◆ ASSIGNED TASK: Repeat word for word the section of the windshield washer thread starting at "I've searched to" and ending at "(Dec 6, 2005)".

◆ SOURCE EXTRACT:

☆ ☆ ☆ ☆

# Windshield fun.



## vette68 (Oct 8, 2005)

I've searched to see if anyone has complained about this yet, but haven't found any hits, even in the "what don't you like about your GTO" thread. I've been really annoyed recently since it's been snowing and roads are salty that when I spray my windshield with the squirters, the wipers don't automatically come on. Does anyone else have this problem or is my car defective? It's a lot more annoying than it sounds like it would be... This is the first car I've had that didn't have this "feature".

Anyhow, just curious if that's just the nature of the GTO or if mine has a problem.

Thanks...


----------



## Guest (Dec 6, 2005)

if you hit the washer fluid and the wipers dont come on, thats a problem.


----------



## johnebgoode (Oct 4, 2005)

When I hit the squirters the spray comes out then the wipers come on after automatically.


----------



## JMJ80 (Sep 22, 2005)

big_mike said:


> if you hit the washer fluid and the wipers dont come on, thats a problem.

☆ ☆ ☆ ☆

[Collected data]
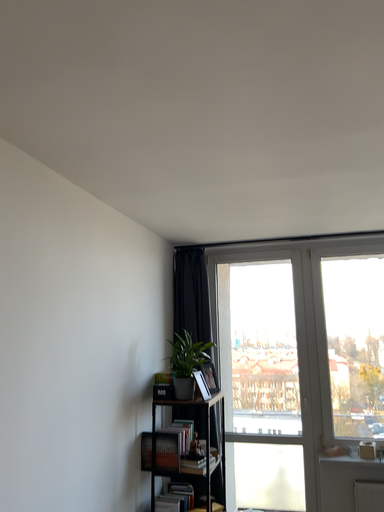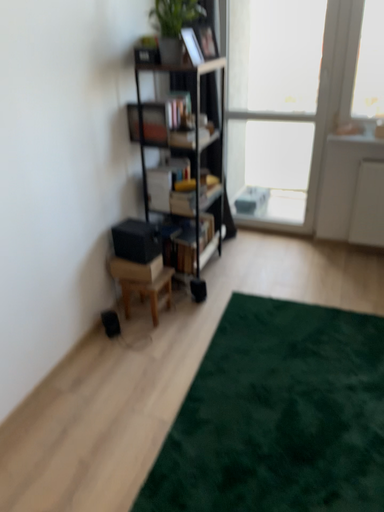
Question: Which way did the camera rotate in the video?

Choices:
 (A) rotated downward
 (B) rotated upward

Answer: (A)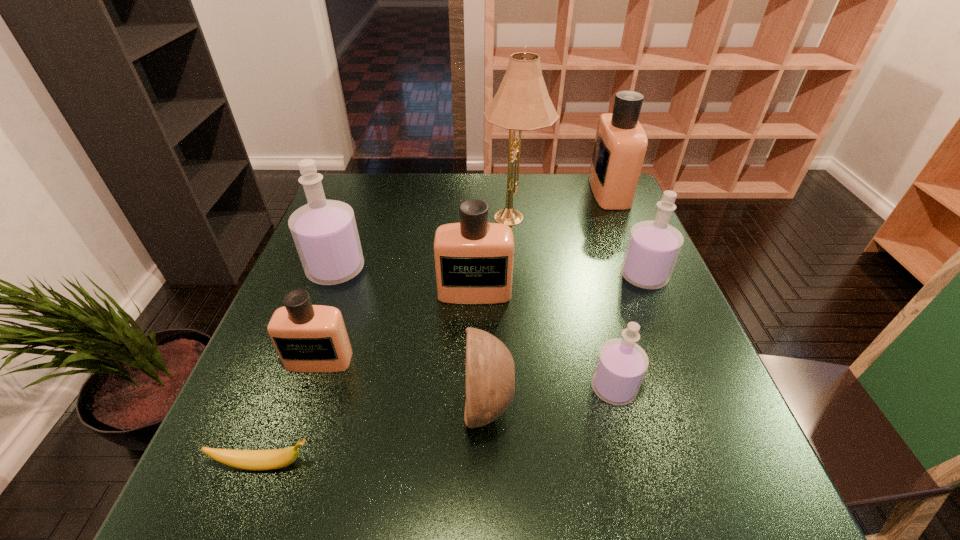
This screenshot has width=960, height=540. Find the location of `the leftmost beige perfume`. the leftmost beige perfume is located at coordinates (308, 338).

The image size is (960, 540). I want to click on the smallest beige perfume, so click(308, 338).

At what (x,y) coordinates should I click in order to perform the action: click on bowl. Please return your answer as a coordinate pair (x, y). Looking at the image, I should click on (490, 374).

☆ ☆ ☆ ☆

◆ SOLUTION FOR THIS TASK:
I've searched to see if anyone has complained about this yet, but haven't found any hits, even in the "what don't you like about your GTO" thread. I've been really annoyed recently since it's been snowing and roads are salty that when I spray my windshield with the squirters, the wipers don't automatically come on. Does anyone else have this problem or is my car defective? It's a lot more annoying than it sounds like it would be... This is the first car I've had that didn't have this "feature".

Anyhow, just curious if that's just the nature of the GTO or if mine has a problem.

Thanks...


----------



## Guest (Dec 6, 2005)